Service Discovery Interview: Should You Choose CP or AP? Why?

In cloud‑native and microservice environments, service instances are dynamically deployed and their IP addresses and ports change frequently, making it impossible for clients to know the exact location of a service. To ensure that a client can always find the correct server, a service‑discovery mechanism is introduced.

Why service discovery is needed

Service addresses are not fixed; they may change on each startup.

Services can scale up/down, restart, or be upgraded, causing frequent address changes.

The discovery process typically includes:

Service registration – each service reports its network address to a registration center.

Periodic heartbeat – services send heartbeats to indicate they are alive.

Service deregistration – when a service stops, the center removes it.

Client query – callers fetch the list of available addresses from the center.

Load balancing – the client selects an instance from the list.

CAP theorem recap

CAP (Consistency, Availability, Partition tolerance) states that a distributed system cannot simultaneously guarantee all three properties. Eric Brewer proposed the conjecture in 1998; Gilbert and Lynch proved it in 2002.

C – all nodes see the same data.

A – every request receives a response.

P – the system continues to operate despite network partitions.

Only two of the three can be achieved at the same time.

CAP combinations

CA (ignore P) – unrealistic because networks always experience partitions.

CP (ignore A) – favors strong consistency; used in banking or databases.

AP (ignore C) – favors availability; common in social platforms and ticketing systems.

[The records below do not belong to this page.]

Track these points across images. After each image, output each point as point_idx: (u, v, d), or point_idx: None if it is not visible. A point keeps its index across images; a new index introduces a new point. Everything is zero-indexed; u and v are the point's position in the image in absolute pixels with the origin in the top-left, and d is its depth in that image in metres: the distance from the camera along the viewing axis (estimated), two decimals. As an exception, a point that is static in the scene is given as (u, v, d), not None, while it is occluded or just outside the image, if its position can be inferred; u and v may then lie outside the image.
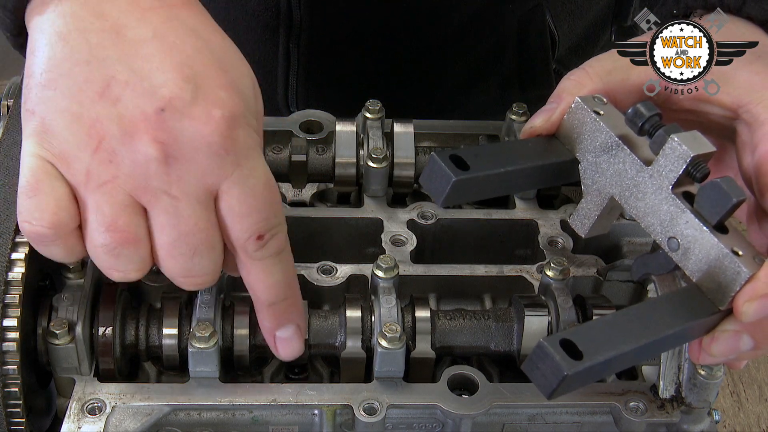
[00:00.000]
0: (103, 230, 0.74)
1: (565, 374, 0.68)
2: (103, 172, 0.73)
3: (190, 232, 0.75)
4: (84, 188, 0.74)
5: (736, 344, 0.78)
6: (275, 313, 0.83)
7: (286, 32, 1.28)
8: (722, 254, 0.76)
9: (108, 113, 0.73)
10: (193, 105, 0.73)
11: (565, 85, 0.87)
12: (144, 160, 0.73)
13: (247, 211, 0.76)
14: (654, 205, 0.79)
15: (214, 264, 0.78)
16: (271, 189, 0.78)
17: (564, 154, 0.84)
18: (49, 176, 0.75)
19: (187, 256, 0.76)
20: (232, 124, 0.75)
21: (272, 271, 0.80)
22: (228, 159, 0.75)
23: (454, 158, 0.78)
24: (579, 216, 0.85)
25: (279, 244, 0.80)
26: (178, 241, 0.75)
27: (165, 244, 0.76)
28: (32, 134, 0.76)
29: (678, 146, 0.77)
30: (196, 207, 0.75)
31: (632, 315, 0.75)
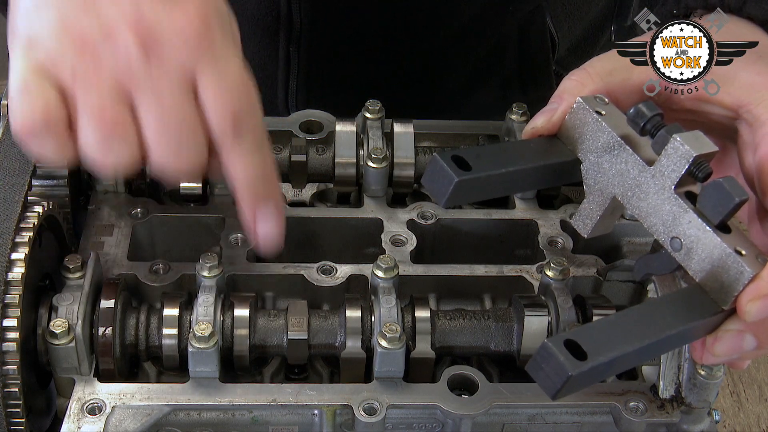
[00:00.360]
0: (92, 122, 0.78)
1: (570, 375, 0.68)
2: (88, 69, 0.78)
3: (173, 116, 0.79)
4: (71, 86, 0.78)
5: (740, 344, 0.78)
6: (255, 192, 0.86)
7: (287, 36, 1.28)
8: (725, 254, 0.76)
9: (91, 22, 0.78)
10: (170, 3, 0.79)
11: (566, 85, 0.87)
12: (125, 53, 0.78)
13: (222, 99, 0.81)
14: (656, 205, 0.79)
15: (199, 150, 0.81)
16: (247, 83, 0.83)
17: (566, 154, 0.84)
18: (37, 78, 0.79)
19: (174, 140, 0.80)
20: (207, 19, 0.80)
21: (251, 149, 0.84)
22: (203, 50, 0.80)
23: (456, 159, 0.77)
24: (581, 216, 0.85)
25: (256, 133, 0.84)
26: (163, 126, 0.79)
27: (152, 131, 0.80)
28: (19, 49, 0.80)
29: (680, 146, 0.77)
30: (176, 93, 0.79)
31: (636, 315, 0.75)
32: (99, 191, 1.03)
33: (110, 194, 1.03)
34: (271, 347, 0.91)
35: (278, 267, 0.98)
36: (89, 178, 1.03)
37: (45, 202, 0.89)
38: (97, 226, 1.00)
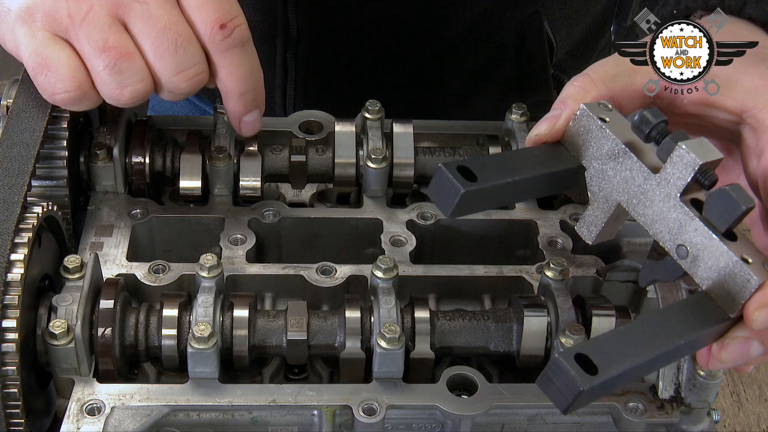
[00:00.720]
0: (99, 53, 0.86)
1: (581, 390, 0.68)
2: (81, 7, 0.86)
3: (165, 27, 0.87)
4: (73, 30, 0.86)
5: (746, 351, 0.78)
6: (244, 102, 0.95)
7: (284, 43, 1.28)
8: (732, 262, 0.76)
9: None
10: None
11: (569, 90, 0.87)
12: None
13: (202, 3, 0.88)
14: (662, 212, 0.79)
15: (199, 54, 0.89)
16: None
17: (570, 161, 0.83)
18: (49, 46, 0.87)
19: (172, 50, 0.87)
20: None
21: (240, 61, 0.92)
22: None
23: (461, 169, 0.77)
24: (586, 223, 0.85)
25: (242, 34, 0.91)
26: (159, 38, 0.87)
27: (150, 47, 0.87)
28: (18, 19, 0.88)
29: (686, 154, 0.77)
30: (164, 5, 0.87)
31: (644, 325, 0.75)
32: (99, 192, 1.03)
33: (110, 194, 1.03)
34: (270, 348, 0.91)
35: (278, 267, 0.98)
36: (89, 179, 1.03)
37: (44, 202, 0.89)
38: (97, 227, 1.00)
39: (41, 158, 0.93)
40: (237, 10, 0.91)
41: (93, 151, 1.01)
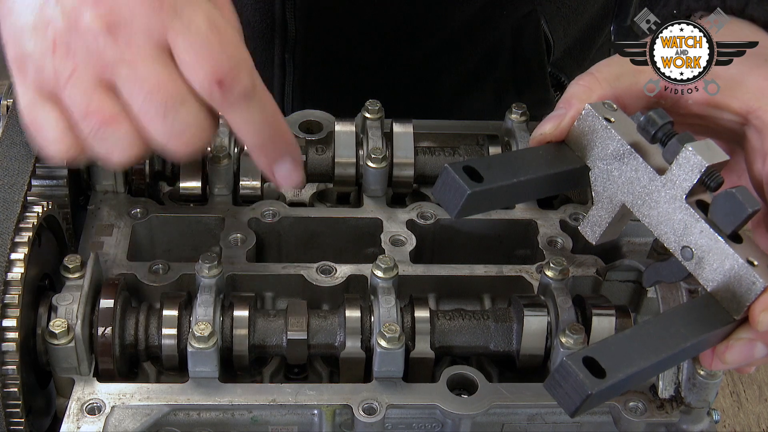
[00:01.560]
0: (82, 118, 0.80)
1: (590, 393, 0.68)
2: (66, 66, 0.79)
3: (153, 90, 0.78)
4: (59, 90, 0.80)
5: (751, 352, 0.78)
6: (266, 153, 0.86)
7: (282, 43, 1.28)
8: (737, 264, 0.76)
9: (53, 12, 0.79)
10: None
11: (573, 90, 0.86)
12: (93, 39, 0.78)
13: (196, 60, 0.79)
14: (667, 213, 0.79)
15: (193, 116, 0.80)
16: (218, 31, 0.79)
17: (574, 161, 0.83)
18: (38, 106, 0.81)
19: (160, 114, 0.79)
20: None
21: (249, 114, 0.83)
22: (164, 10, 0.78)
23: (467, 170, 0.77)
24: (590, 223, 0.85)
25: (243, 86, 0.81)
26: (146, 103, 0.78)
27: (139, 112, 0.79)
28: (14, 62, 0.82)
29: (692, 156, 0.77)
30: (153, 66, 0.78)
31: (651, 328, 0.75)
32: (99, 191, 1.03)
33: (110, 194, 1.03)
34: (270, 347, 0.91)
35: (278, 267, 0.98)
36: (88, 178, 1.03)
37: (44, 202, 0.89)
38: (97, 226, 1.00)
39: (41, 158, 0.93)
40: (237, 58, 0.80)
41: (93, 150, 1.01)
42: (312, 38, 1.27)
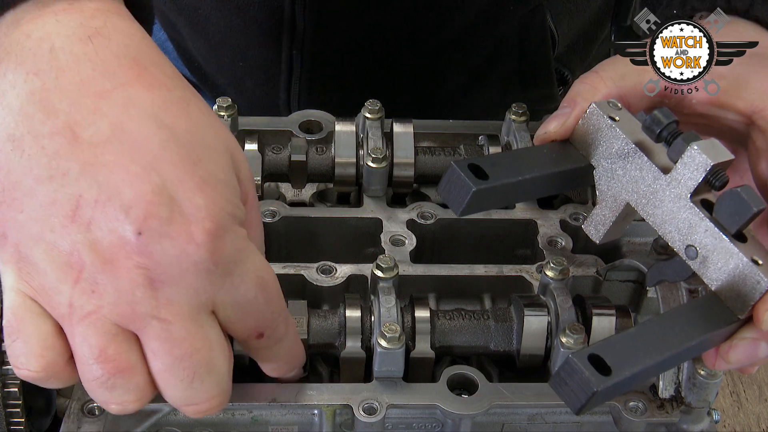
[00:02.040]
0: (92, 362, 0.69)
1: (595, 390, 0.68)
2: (86, 304, 0.68)
3: (186, 355, 0.70)
4: (69, 321, 0.69)
5: (755, 352, 0.78)
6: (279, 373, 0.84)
7: (289, 40, 1.28)
8: (742, 263, 0.76)
9: (83, 240, 0.68)
10: (171, 223, 0.68)
11: (578, 88, 0.86)
12: (128, 287, 0.68)
13: (243, 317, 0.73)
14: (672, 212, 0.79)
15: (218, 386, 0.73)
16: (266, 287, 0.74)
17: (579, 159, 0.84)
18: (32, 314, 0.70)
19: (187, 381, 0.71)
20: (217, 235, 0.69)
21: (277, 355, 0.80)
22: (218, 272, 0.70)
23: (473, 167, 0.77)
24: (593, 222, 0.85)
25: (278, 333, 0.78)
26: (174, 367, 0.70)
27: (161, 371, 0.71)
28: (9, 263, 0.70)
29: (697, 155, 0.77)
30: (190, 328, 0.70)
31: (655, 327, 0.75)
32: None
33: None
34: (270, 347, 0.91)
35: (278, 267, 0.98)
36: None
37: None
38: (97, 226, 1.00)
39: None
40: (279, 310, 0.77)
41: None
42: (320, 35, 1.28)
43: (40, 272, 0.69)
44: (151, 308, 0.69)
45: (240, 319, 0.73)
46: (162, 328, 0.69)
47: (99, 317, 0.69)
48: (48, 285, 0.69)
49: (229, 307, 0.72)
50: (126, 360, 0.70)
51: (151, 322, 0.69)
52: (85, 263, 0.68)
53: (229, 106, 1.05)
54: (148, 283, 0.68)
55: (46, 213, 0.68)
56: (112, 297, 0.68)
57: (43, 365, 0.70)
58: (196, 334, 0.70)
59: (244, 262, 0.72)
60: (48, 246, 0.68)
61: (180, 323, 0.69)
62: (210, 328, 0.71)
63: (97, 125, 0.68)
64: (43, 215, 0.68)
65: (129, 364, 0.70)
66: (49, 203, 0.68)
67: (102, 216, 0.67)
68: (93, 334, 0.69)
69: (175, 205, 0.68)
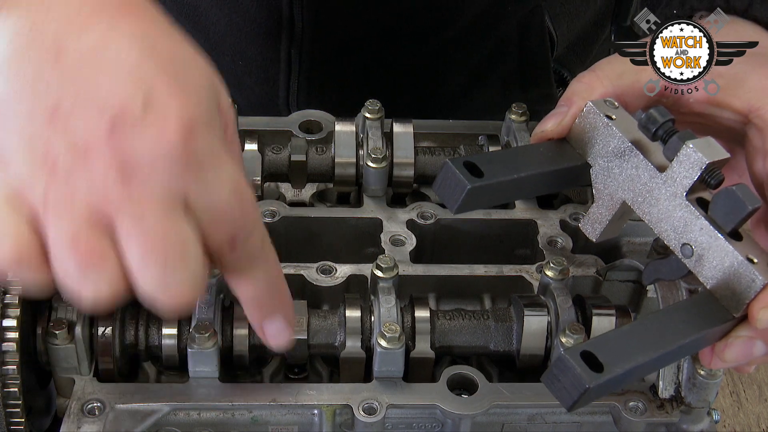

ZooKeeper‑based service discovery (CP)

ZooKeeper stores service metadata in a znode hierarchy, e.g., /dubbo/com.foo.BarService with providers and consumers sub‑nodes. Providers create temporary nodes under providers so that a crash automatically removes the node. Consumers create temporary nodes under consumers and watch the providers directory for changes. When a provider goes online or offline, ZooKeeper notifies all watchers.

Problems:

Strong consistency forces every write to be replicated to all ZooKeeper nodes, leading to high CPU usage and possible crashes under heavy load.

During a network partition, a minority of ZooKeeper nodes cannot serve discovery requests, breaking the service.

Eureka‑based service discovery (AP)

Eureka‑Client registers itself with an Eureka‑Server and sends a heartbeat every 30 seconds. The server synchronizes registration and heartbeat information to other Eureka servers to keep data consistent. Clients pull the full list of instances from the server.

Problems:

Clients receive all service addresses, even those they do not need, wasting memory.

Clients poll the server periodically, causing stale data and unnecessary traffic.

Each Eureka node stores the entire dataset, leading to memory pressure and limited scalability.

Nacos – hybrid AP/CP

Nacos can operate in AP mode (default) using the Distro protocol when a client registers with ephemeral=true, or switch to CP mode with Raft when ephemeral=false. This allows both consistency‑focused and availability‑focused services to coexist in the same cluster.

Improvements over Eureka include batch data synchronization, on‑demand push (actually client‑pull every 30 seconds), and a dual‑cluster architecture separating session handling from data aggregation, which reduces memory usage and improves scalability.

Interview takeaway

In service‑discovery scenarios, availability (A) is usually more important than strict consistency (C) because having some information—even if slightly stale—is better than having none. Therefore, interviewers often expect the AP choice, with the caveat that retry mechanisms and load balancing mitigate occasional stale or wrong addresses.